Одетая в праздничное голубое платье, Пашка сунула босые ноги в калоши, выскочила во двор, щелкнула щеколдой калитки.
— Пожалуйте, пожалуйте, — выставляя грудь и весело блестя нагловатыми серыми глазами, сказала она. — Можете идти спокойно, у нас в Огнищанке ни одной собаки не осталось…
Острецов пошел за ней, равнодушно и холодно посматривая на незагорелые, полные икры девушки, на ее туго обтянутый платьем зад, на упавший на затылок густой узел волос, отливающих красноватой ржавинкой. «Божья коровка», — подумал он тупо и зло.
В горнице, куда хозяйка перенесла из кухни постный обед, Острецов сидел чинно, изредка бросая односложные фразы о погоде, о севе, лениво ковырял вилкой недоваренный горох.
«Какого черта ему надо! — думал Терпужный. — Пришел и сидит, вроде сказать совестится».
Посмотрев на стоявшую возле печки Пашку, у которой с губ не сходила вызывающая улыбка, Острецов наконец сказал:
— Я, Антон Агапович, насчет вашей дочки хотел поговорить, насчет Паши…
— Чего? — не понял Терпужный.
— Да вот, как вам сказать… вы же знаете, вдовцом я остался… Ну, и это самое… хотел предложить Прасковье Антоновне…
Пашкины щеки залил румянец. Она обожгла Острецова острым взглядом, торопливо вышла. Терпужный откинулся на спинку стула, захохотал:
— Тю на тебя! Какой же дурак в великий пост про свадьбу разговор заводит? Надо ж это по-людски делать, до осени подождать…
— Ждать я не могу, — сухо сказал Острецов. — От Устиньи осталось хозяйство — кони, телка, овечка. Да и в доме порядка нету. Одним словом, мне нужна хозяйка.
— Да ведь поп-то венчать сейчас не будет, — развел руками Терпужный.

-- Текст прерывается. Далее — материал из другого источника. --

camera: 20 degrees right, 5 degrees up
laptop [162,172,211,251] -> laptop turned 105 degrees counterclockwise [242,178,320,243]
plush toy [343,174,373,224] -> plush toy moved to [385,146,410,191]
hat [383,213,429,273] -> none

Антону Агаповичу льстило, что его дочку сватает такой культурный и уважаемый человек, как товарищ Острецов, но в то же время, встречая пустой и холодный взгляд светло-голубых острецовских глаз, Терпужный весь сжимался и думал, почесываясь: «Черт его знает, что у него на уме. Глядит так, будто сейчас плюнет тебе в харю или же куснет, как змей…»
— Убей меня бог, не знаю, что тебе сказать, товарищ Острецов. Дочка у меня одна, совсем еще дитё, даже двадцати годов нету. Дюже все это внезапно получилось. Надо бы мне со своей старухой поговорить.
— Что ж, говорите, — равнодушно сказал Острецов, скользя взглядом по фотографиям на стенках.
— Мануйловна! — крикнул Терпужный. — Войди-ка, мать, на часок!
Расплывшаяся, как тесто в деже, Мануйловна уже все узнала от Пашки. Она вплыла в горницу с независимым видом, присела на край выкрашенного желтой охрой табурета, выжидательно поджала губы.